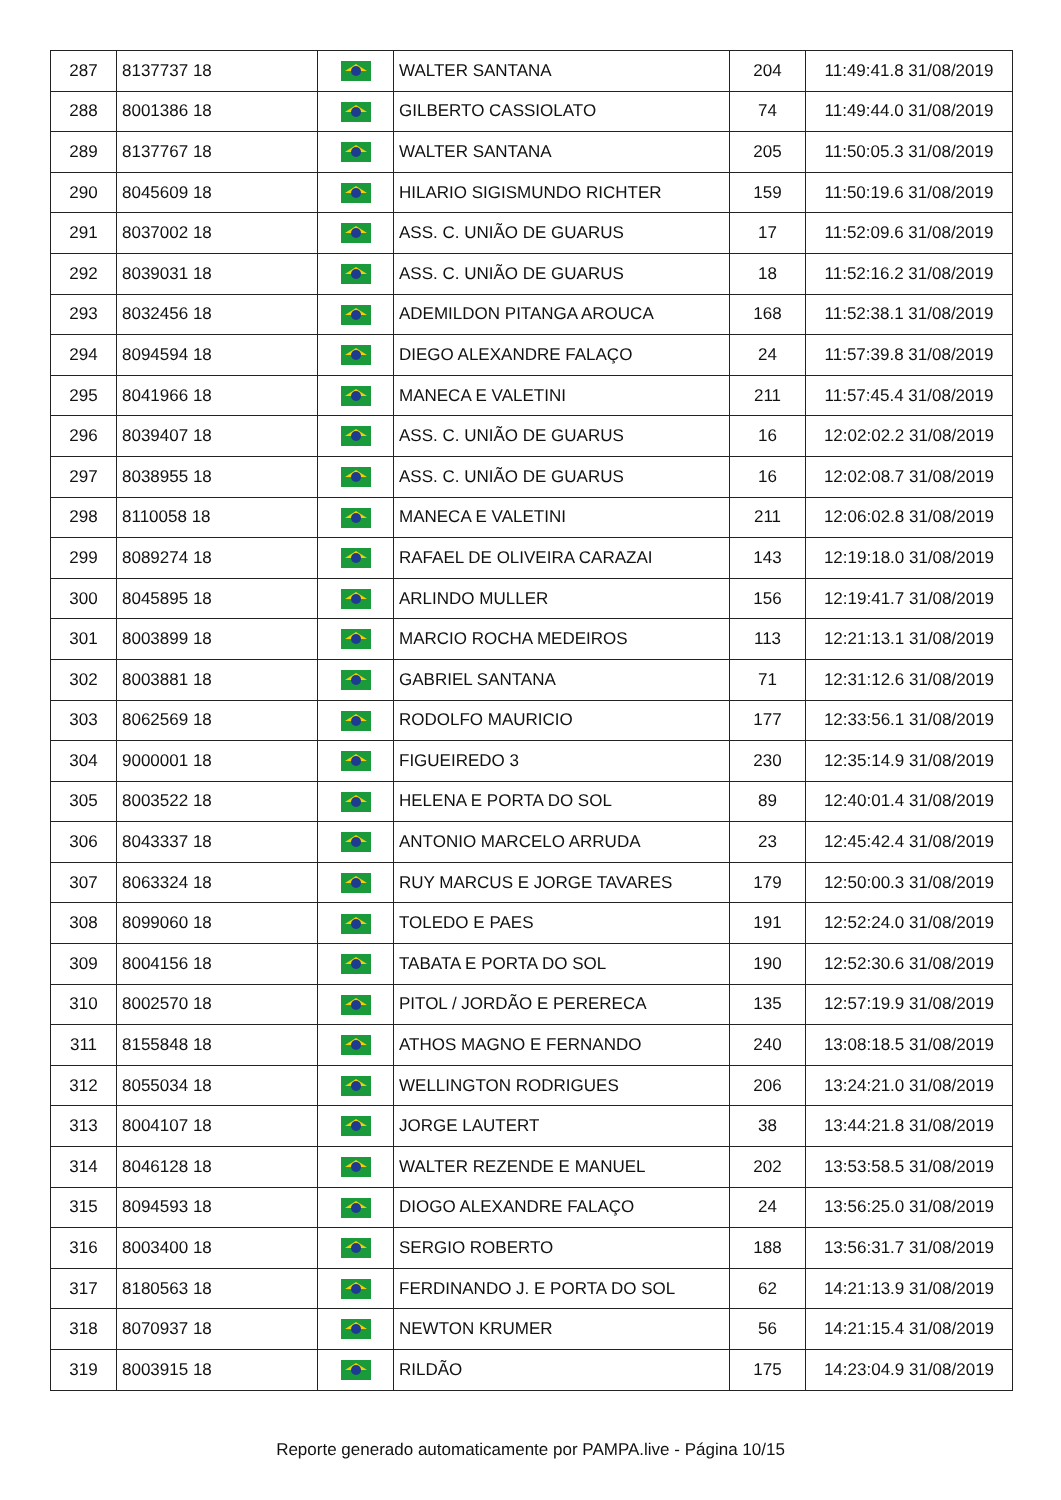| 287 | 8137737 18 | | WALTER SANTANA | 204 | 11:49:41.8 31/08/2019 |
| 288 | 8001386 18 | | GILBERTO CASSIOLATO | 74 | 11:49:44.0 31/08/2019 |
| 289 | 8137767 18 | | WALTER SANTANA | 205 | 11:50:05.3 31/08/2019 |
| 290 | 8045609 18 | | HILARIO SIGISMUNDO RICHTER | 159 | 11:50:19.6 31/08/2019 |
| 291 | 8037002 18 | | ASS. C. UNIÃO DE GUARUS | 17 | 11:52:09.6 31/08/2019 |
| 292 | 8039031 18 | | ASS. C. UNIÃO DE GUARUS | 18 | 11:52:16.2 31/08/2019 |
| 293 | 8032456 18 | | ADEMILDON PITANGA AROUCA | 168 | 11:52:38.1 31/08/2019 |
| 294 | 8094594 18 | | DIEGO ALEXANDRE FALAÇO | 24 | 11:57:39.8 31/08/2019 |
| 295 | 8041966 18 | | MANECA E VALETINI | 211 | 11:57:45.4 31/08/2019 |
| 296 | 8039407 18 | | ASS. C. UNIÃO DE GUARUS | 16 | 12:02:02.2 31/08/2019 |
| 297 | 8038955 18 | | ASS. C. UNIÃO DE GUARUS | 16 | 12:02:08.7 31/08/2019 |
| 298 | 8110058 18 | | MANECA E VALETINI | 211 | 12:06:02.8 31/08/2019 |
| 299 | 8089274 18 | | RAFAEL DE OLIVEIRA CARAZAI | 143 | 12:19:18.0 31/08/2019 |
| 300 | 8045895 18 | | ARLINDO MULLER | 156 | 12:19:41.7 31/08/2019 |
| 301 | 8003899 18 | | MARCIO ROCHA MEDEIROS | 113 | 12:21:13.1 31/08/2019 |
| 302 | 8003881 18 | | GABRIEL SANTANA | 71 | 12:31:12.6 31/08/2019 |
| 303 | 8062569 18 | | RODOLFO MAURICIO | 177 | 12:33:56.1 31/08/2019 |
| 304 | 9000001 18 | | FIGUEIREDO 3 | 230 | 12:35:14.9 31/08/2019 |
| 305 | 8003522 18 | | HELENA E PORTA DO SOL | 89 | 12:40:01.4 31/08/2019 |
| 306 | 8043337 18 | | ANTONIO MARCELO ARRUDA | 23 | 12:45:42.4 31/08/2019 |
| 307 | 8063324 18 | | RUY MARCUS E JORGE TAVARES | 179 | 12:50:00.3 31/08/2019 |
| 308 | 8099060 18 | | TOLEDO E PAES | 191 | 12:52:24.0 31/08/2019 |
| 309 | 8004156 18 | | TABATA E PORTA DO SOL | 190 | 12:52:30.6 31/08/2019 |
| 310 | 8002570 18 | | PITOL / JORDÃO E PERERECA | 135 | 12:57:19.9 31/08/2019 |
| 311 | 8155848 18 | | ATHOS MAGNO E FERNANDO | 240 | 13:08:18.5 31/08/2019 |
| 312 | 8055034 18 | | WELLINGTON RODRIGUES | 206 | 13:24:21.0 31/08/2019 |
| 313 | 8004107 18 | | JORGE LAUTERT | 38 | 13:44:21.8 31/08/2019 |
| 314 | 8046128 18 | | WALTER REZENDE E MANUEL | 202 | 13:53:58.5 31/08/2019 |
| 315 | 8094593 18 | | DIOGO ALEXANDRE FALAÇO | 24 | 13:56:25.0 31/08/2019 |
| 316 | 8003400 18 | | SERGIO ROBERTO | 188 | 13:56:31.7 31/08/2019 |
| 317 | 8180563 18 | | FERDINANDO J. E PORTA DO SOL | 62 | 14:21:13.9 31/08/2019 |
| 318 | 8070937 18 | | NEWTON KRUMER | 56 | 14:21:15.4 31/08/2019 |
| 319 | 8003915 18 | | RILDÃO | 175 | 14:23:04.9 31/08/2019 |
Reporte generado automaticamente por PAMPA.live - Página 10/15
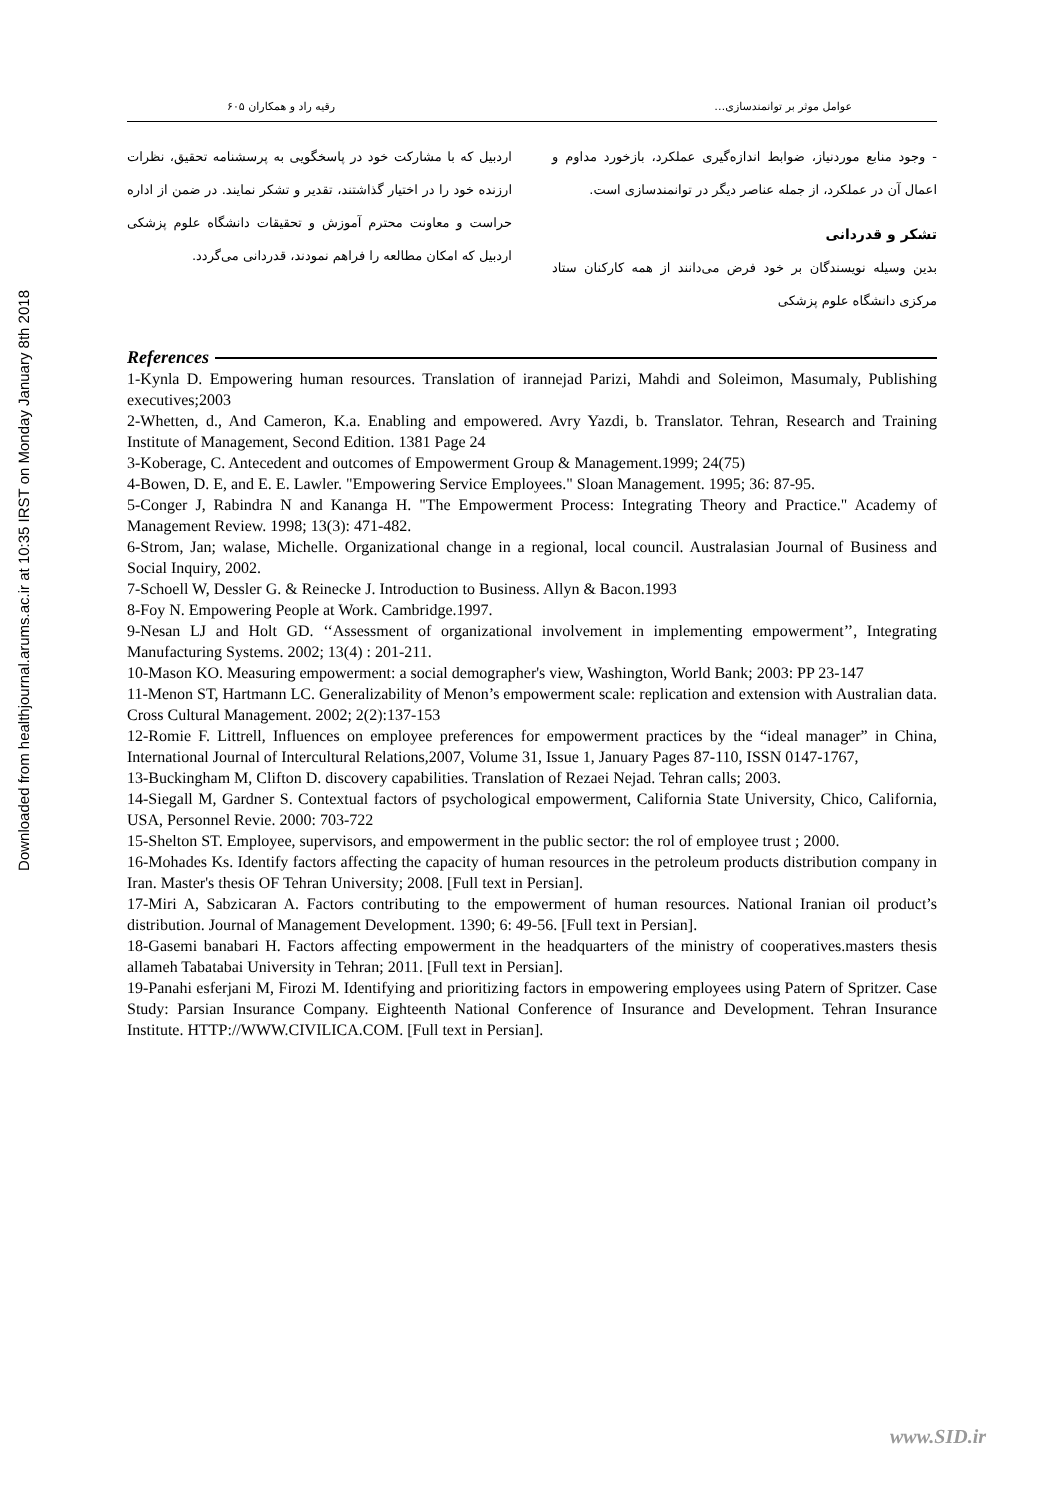Downloaded from healthjournal.arums.ac.ir at 10:35 IRST on Monday January 8th 2018
عوامل موثر بر توانمندسازی… رقیه راد و همکاران ۶۰۵
- وجود منابع موردنیاز، ضوابط اندازه‌گیری عملکرد، بازخورد مداوم و اعمال آن در عملکرد، از جمله عناصر دیگر در توانمندسازی است.
تشکر و قدردانی
بدین وسیله نویسندگان بر خود فرض می‌دانند از همه کارکنان ستاد مرکزی دانشگاه علوم پزشکی
اردبیل که با مشارکت خود در پاسخگویی به پرسشنامه تحقیق، نظرات ارزنده خود را در اختیار گذاشتند، تقدیر و تشکر نمایند. در ضمن از اداره حراست و معاونت محترم آموزش و تحقیقات دانشگاه علوم پزشکی اردبیل که امکان مطالعه را فراهم نمودند، قدردانی می‌گردد.
References
1-Kynla D. Empowering human resources. Translation of irannejad Parizi, Mahdi and Soleimon, Masumaly, Publishing executives;2003
2-Whetten, d., And Cameron, K.a. Enabling and empowered. Avry Yazdi, b. Translator. Tehran, Research and Training Institute of Management, Second Edition. 1381 Page 24
3-Koberage, C. Antecedent and outcomes of Empowerment Group & Management.1999; 24(75)
4-Bowen, D. E, and E. E. Lawler. "Empowering Service Employees." Sloan Management. 1995; 36: 87-95.
5-Conger J, Rabindra N and Kananga H. "The Empowerment Process: Integrating Theory and Practice." Academy of Management Review. 1998; 13(3): 471-482.
6-Strom, Jan; walase, Michelle. Organizational change in a regional, local council. Australasian Journal of Business and Social Inquiry, 2002.
7-Schoell W, Dessler G. & Reinecke J. Introduction to Business. Allyn & Bacon.1993
8-Foy N. Empowering People at Work. Cambridge.1997.
9-Nesan LJ and Holt GD. ‘‘Assessment of organizational involvement in implementing empowerment’’, Integrating Manufacturing Systems. 2002; 13(4) : 201-211.
10-Mason KO. Measuring empowerment: a social demographer's view, Washington, World Bank; 2003: PP 23-147
11-Menon ST, Hartmann LC. Generalizability of Menon’s empowerment scale: replication and extension with Australian data. Cross Cultural Management. 2002; 2(2):137-153
12-Romie F. Littrell, Influences on employee preferences for empowerment practices by the “ideal manager” in China, International Journal of Intercultural Relations,2007, Volume 31, Issue 1, January Pages 87-110, ISSN 0147-1767,
13-Buckingham M, Clifton D. discovery capabilities. Translation of Rezaei Nejad. Tehran calls; 2003.
14-Siegall M, Gardner S. Contextual factors of psychological empowerment, California State University, Chico, California, USA, Personnel Revie. 2000: 703-722
15-Shelton ST. Employee, supervisors, and empowerment in the public sector: the rol of employee trust ; 2000.
16-Mohades Ks. Identify factors affecting the capacity of human resources in the petroleum products distribution company in Iran. Master's thesis OF Tehran University; 2008. [Full text in Persian].
17-Miri A, Sabzicaran A. Factors contributing to the empowerment of human resources. National Iranian oil product’s distribution. Journal of Management Development. 1390; 6: 49-56. [Full text in Persian].
18-Gasemi banabari H. Factors affecting empowerment in the headquarters of the ministry of cooperatives.masters thesis allameh Tabatabai University in Tehran; 2011. [Full text in Persian].
19-Panahi esferjani M, Firozi M. Identifying and prioritizing factors in empowering employees using Patern of Spritzer. Case Study: Parsian Insurance Company. Eighteenth National Conference of Insurance and Development. Tehran Insurance Institute. HTTP://WWW.CIVILICA.COM. [Full text in Persian].
www.SID.ir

# # # # #

Problem statement: List the lines of the entries that include "PORTA".

Solution for this task:
| 305 | 8003522 18 | | HELENA E PORTA DO SOL | 89 | 12:40:01.4 31/08/2019 |
| 309 | 8004156 18 | | TABATA E PORTA DO SOL | 190 | 12:52:30.6 31/08/2019 |
| 317 | 8180563 18 | | FERDINANDO J. E PORTA DO SOL | 62 | 14:21:13.9 31/08/2019 |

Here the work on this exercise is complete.